Task objective:
Lines that contain the string "label" are the ones to list; copy all of them from the records.

Data to use:
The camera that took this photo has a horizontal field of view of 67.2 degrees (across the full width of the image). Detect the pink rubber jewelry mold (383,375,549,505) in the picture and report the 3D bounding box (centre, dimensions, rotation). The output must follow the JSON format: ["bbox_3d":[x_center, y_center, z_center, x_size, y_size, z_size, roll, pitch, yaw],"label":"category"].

--

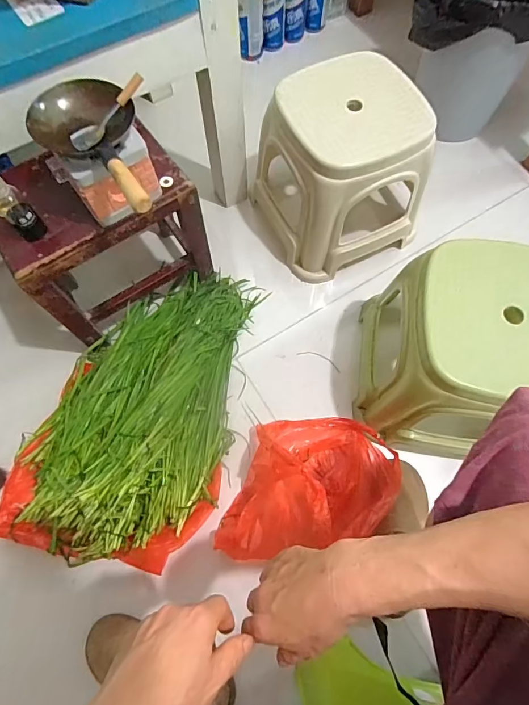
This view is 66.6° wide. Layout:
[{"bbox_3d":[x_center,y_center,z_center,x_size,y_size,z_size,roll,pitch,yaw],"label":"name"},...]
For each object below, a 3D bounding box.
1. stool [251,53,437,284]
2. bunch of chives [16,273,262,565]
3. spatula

Answer to this task:
The camera that took this photo has a horizontal field of view of 67.2 degrees (across the full width of the image). Detect the pink rubber jewelry mold (383,375,549,505) in the picture and report the 3D bounding box (centre, dimensions, rotation). The output must follow the JSON format: ["bbox_3d":[x_center, y_center, z_center, x_size, y_size, z_size, roll, pitch, yaw],"label":"category"].
[{"bbox_3d":[x_center,y_center,z_center,x_size,y_size,z_size,roll,pitch,yaw],"label":"name"},...]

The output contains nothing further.